Stored records

╭──

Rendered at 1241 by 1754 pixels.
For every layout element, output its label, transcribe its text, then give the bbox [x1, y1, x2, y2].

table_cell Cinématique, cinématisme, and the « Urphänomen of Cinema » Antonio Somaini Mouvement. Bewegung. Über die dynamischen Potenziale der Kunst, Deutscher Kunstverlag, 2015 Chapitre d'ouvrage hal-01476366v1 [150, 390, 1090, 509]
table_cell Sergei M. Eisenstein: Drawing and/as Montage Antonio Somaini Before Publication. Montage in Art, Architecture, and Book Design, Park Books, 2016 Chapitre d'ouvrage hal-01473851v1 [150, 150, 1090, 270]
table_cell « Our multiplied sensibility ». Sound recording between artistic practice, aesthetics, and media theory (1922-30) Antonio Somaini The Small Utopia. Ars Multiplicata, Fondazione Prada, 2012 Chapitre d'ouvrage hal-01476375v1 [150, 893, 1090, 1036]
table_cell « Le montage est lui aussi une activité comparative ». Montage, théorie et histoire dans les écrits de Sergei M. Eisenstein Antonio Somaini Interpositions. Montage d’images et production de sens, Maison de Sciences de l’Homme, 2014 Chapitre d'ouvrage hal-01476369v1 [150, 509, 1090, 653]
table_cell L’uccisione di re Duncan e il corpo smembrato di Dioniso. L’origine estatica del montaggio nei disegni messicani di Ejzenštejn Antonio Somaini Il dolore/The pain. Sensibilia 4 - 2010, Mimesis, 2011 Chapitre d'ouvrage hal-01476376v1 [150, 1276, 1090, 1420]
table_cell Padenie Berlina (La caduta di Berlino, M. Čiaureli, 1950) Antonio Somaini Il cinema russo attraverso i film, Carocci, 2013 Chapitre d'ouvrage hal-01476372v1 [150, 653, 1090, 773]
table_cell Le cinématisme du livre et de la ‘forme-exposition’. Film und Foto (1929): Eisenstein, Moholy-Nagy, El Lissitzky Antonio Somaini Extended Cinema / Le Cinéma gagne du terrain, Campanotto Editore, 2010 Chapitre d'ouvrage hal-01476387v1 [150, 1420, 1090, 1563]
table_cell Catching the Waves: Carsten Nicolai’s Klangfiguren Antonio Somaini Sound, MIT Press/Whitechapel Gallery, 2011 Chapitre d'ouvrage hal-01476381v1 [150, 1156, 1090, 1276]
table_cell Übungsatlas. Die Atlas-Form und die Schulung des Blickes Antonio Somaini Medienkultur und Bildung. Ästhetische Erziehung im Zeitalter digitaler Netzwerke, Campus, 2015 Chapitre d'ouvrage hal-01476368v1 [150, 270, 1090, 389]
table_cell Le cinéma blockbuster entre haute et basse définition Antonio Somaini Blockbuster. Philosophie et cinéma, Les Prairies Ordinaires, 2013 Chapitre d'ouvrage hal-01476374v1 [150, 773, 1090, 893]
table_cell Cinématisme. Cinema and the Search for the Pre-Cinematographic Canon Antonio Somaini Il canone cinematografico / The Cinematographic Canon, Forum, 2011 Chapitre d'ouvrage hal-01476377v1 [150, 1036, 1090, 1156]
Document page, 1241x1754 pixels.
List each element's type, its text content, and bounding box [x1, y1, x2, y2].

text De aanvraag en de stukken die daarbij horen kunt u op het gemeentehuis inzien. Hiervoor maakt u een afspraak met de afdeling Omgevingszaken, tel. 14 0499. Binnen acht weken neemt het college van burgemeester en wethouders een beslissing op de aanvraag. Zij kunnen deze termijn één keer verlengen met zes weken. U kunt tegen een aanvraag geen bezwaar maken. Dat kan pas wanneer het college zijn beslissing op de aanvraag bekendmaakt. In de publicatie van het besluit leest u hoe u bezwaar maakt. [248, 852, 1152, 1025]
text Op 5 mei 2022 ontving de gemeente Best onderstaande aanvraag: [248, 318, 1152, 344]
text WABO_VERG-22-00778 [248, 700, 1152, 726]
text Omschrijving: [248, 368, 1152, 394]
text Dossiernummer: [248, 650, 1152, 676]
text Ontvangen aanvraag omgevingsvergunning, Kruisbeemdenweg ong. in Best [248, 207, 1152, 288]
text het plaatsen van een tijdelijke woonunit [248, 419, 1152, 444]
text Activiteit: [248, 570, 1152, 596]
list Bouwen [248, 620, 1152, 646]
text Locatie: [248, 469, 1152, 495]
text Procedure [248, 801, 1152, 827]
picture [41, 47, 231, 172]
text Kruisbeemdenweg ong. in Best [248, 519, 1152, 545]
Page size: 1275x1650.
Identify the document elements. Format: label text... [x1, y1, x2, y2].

╰──

* **What is required**:
Reproduce the entries from the first line through the line containing "For every layout", swapping "bbox" for "bounding box" and leaving everything else unchanged. Provide only those lines.

* **Exercise result**:
Rendered at 1241 by 1754 pixels.
For every layout element, output its label, transcribe its text, then give the bounding box [x1, y1, x2, y2].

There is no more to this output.